Anonymous 0 Comments

Long time ago my coworker told me a cool story about her friend who was born with some genetic issue that took away his ability to perceive depth. His whole life was 2d until he was 21, he tried LSD with some friends and for the first time in his life he saw the world in 3d.

Anonymous 0 Comments

Up close, your brain uses trigonometry – it uses the difference between the images coming into each eye to calculate distance.

At greater distances, where the angle is too small, it uses your knowledge of how big things should be. (Which is why it is very hard to estimate distance if there are no familiar objects in sight – a car, building, tree, person, etc).

Anonymous 0 Comments

It is learned as well as instinctive.
First,our brain compares the sizes with something you know of close to you.(comparing a pencil with your hand fro example)

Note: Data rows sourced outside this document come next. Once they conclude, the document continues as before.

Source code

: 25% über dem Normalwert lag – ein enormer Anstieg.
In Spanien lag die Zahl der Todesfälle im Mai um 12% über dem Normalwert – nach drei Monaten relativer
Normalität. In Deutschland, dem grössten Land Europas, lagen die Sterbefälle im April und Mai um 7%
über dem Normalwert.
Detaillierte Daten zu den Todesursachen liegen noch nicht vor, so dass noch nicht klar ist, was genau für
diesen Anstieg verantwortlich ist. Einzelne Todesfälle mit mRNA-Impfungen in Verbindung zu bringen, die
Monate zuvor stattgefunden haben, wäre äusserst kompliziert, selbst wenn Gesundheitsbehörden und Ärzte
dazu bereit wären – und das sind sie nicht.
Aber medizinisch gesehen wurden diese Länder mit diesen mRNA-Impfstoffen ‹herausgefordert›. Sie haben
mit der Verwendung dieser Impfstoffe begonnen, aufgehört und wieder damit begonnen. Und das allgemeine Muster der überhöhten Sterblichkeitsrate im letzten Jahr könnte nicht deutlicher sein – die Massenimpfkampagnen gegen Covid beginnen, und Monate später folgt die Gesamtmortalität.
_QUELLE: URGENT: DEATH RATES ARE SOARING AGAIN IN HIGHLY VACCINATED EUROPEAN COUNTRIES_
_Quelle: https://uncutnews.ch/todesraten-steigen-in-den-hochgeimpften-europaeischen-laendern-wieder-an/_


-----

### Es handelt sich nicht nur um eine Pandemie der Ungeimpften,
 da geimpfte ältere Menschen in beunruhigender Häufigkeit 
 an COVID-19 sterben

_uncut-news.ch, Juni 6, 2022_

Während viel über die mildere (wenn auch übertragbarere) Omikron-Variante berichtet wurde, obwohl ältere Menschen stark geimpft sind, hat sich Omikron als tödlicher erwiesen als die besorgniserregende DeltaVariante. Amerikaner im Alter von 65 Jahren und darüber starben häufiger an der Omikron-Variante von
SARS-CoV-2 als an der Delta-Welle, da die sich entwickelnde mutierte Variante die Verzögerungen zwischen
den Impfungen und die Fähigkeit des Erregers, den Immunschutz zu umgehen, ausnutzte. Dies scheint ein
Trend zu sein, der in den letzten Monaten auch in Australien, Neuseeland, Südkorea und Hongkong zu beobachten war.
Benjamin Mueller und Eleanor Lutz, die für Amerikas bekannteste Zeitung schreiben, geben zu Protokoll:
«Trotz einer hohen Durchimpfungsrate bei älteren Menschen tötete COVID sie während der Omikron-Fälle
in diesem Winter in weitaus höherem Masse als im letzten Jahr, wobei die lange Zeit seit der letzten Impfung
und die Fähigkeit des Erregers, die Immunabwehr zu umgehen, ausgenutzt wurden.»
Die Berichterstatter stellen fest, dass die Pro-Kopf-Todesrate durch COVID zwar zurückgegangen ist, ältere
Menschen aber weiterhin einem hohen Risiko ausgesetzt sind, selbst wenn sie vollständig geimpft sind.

Second is by relative intensity. Something close will give off more light than something far away.

Third, there’s a thing called parallax,which is shift in position of object when you look with one eye closed. Objects close to you shift more than those far away. When riding a car,objects far away don’t zoom past that quickly(say a mountain or building) compared to a bystander on sidewalk.

Anonymous 0 Comments

Your brain measures the slight difference in angle between your eyes looking at the same object. As the distance gets farther, the difference becomes smaller and your judgment of distance becomes less accurate. Context and memory also help.

Before I got glasses as a kid, I used to gauge distance by degree of fuzziness, too. Your brain is more clever than you are.

Anonymous 0 Comments

Your brain gets two images, one from each eye and uses that information to triangulate depth more or less. There are different degrees of depth perception: first your brain has a simultaneous perception of an image coming from both eyes, your brain then overlaps those images so that you don’t see double, with that overlap comes the actual sense of depth. However, it is a highly manipulable sense. You can talk yourself into seeing all sorts of oddities very easily.

Here’s an experiment: hold up a single pencil and look at a blank wall behind it. You should notice you see two pencils. If you don’t, blink a lot and hold the pencil a little close or further from your nose. Grab a second pencil, hold it about an inch or two away from the first pencil and you should see four pencils while looking at a wall between (behind) them. If you merge the middle two pencils you just created into 3, you will perceive the third pencil in the middle slightly behind the pencils on either side of it. There’s a real life demo for you, right there!